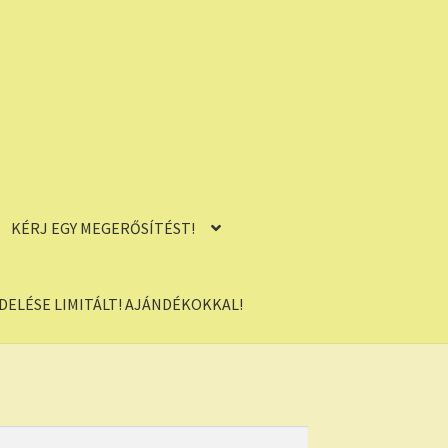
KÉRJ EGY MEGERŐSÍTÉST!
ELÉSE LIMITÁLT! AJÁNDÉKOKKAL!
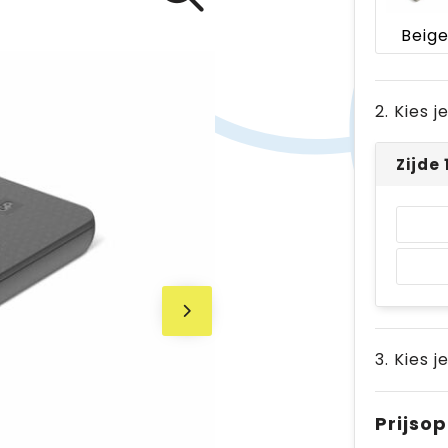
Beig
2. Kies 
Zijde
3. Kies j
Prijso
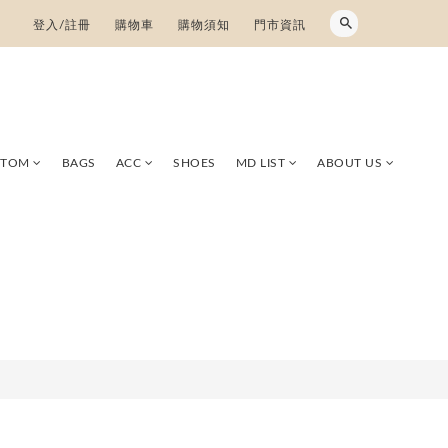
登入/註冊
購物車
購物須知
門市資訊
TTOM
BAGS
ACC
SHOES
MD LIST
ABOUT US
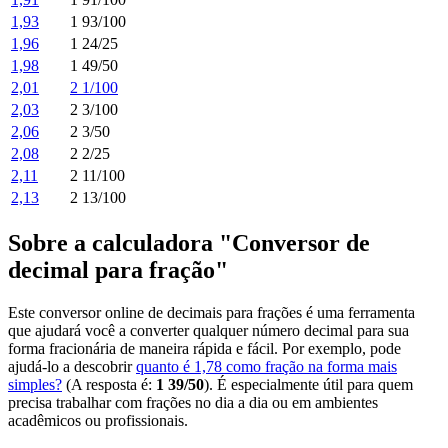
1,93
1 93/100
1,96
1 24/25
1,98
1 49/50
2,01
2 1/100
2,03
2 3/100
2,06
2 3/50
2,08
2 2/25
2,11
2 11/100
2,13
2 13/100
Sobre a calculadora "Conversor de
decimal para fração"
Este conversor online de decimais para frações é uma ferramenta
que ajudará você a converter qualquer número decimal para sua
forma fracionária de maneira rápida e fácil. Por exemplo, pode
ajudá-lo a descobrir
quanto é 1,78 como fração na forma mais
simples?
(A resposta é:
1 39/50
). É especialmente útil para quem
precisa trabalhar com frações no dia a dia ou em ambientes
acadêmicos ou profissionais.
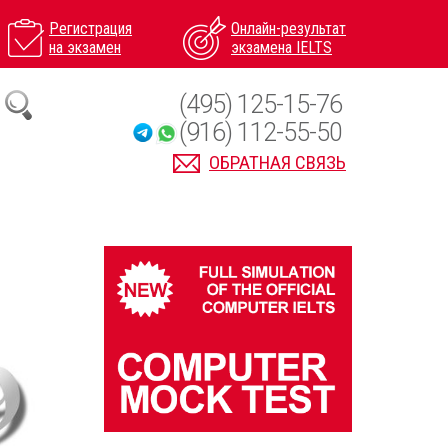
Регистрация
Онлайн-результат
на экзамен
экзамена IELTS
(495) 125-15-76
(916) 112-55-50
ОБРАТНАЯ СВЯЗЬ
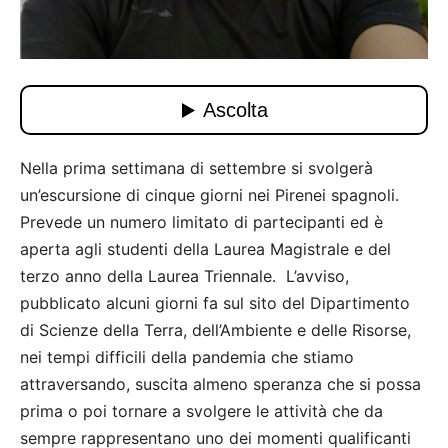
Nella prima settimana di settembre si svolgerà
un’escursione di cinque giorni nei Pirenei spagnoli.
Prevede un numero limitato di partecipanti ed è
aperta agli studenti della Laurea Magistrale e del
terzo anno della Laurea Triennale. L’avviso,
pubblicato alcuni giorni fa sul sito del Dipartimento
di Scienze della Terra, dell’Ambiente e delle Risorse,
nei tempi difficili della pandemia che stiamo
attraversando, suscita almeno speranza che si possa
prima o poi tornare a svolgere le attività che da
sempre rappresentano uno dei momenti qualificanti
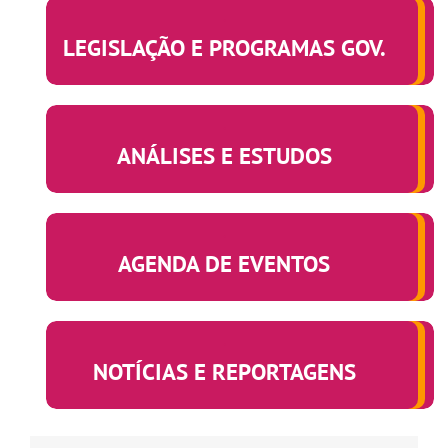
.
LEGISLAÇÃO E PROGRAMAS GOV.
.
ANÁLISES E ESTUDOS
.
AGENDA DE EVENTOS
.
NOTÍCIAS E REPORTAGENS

==

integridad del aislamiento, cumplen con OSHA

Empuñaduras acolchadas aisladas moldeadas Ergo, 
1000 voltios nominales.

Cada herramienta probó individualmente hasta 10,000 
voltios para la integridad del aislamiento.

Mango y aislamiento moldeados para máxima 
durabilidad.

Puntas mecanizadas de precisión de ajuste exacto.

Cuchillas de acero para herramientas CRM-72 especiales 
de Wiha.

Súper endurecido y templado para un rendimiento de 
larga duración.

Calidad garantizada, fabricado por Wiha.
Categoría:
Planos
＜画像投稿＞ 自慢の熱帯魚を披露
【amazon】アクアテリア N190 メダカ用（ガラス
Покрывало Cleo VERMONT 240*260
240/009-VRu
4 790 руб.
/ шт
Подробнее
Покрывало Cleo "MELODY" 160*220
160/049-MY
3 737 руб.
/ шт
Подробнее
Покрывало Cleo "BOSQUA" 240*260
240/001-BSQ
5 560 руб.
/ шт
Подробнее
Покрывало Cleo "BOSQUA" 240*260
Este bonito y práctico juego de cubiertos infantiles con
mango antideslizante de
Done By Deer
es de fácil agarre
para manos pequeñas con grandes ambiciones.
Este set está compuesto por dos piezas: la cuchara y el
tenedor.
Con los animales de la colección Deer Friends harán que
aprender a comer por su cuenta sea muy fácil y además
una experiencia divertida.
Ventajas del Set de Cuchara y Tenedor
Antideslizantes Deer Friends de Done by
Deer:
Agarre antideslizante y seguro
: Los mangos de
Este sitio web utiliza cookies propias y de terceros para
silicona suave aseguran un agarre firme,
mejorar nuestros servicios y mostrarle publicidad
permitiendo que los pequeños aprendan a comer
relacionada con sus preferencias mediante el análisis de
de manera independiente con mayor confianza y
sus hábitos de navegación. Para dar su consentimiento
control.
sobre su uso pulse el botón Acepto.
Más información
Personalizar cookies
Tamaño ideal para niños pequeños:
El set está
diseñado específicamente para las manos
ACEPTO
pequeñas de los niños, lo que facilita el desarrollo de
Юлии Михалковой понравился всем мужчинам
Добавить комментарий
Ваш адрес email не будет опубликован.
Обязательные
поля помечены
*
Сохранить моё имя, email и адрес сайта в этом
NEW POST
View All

- Exercise instructions: Reproduce the lines of the material above, starting from the line that contains "Puntas mecanizadas de" and continuing up to and including the line that contains "larga duración.".

- Exercise output:
Puntas mecanizadas de precisión de ajuste exacto.

Cuchillas de acero para herramientas CRM-72 especiales 
de Wiha.

Súper endurecido y templado para un rendimiento de 
larga duración.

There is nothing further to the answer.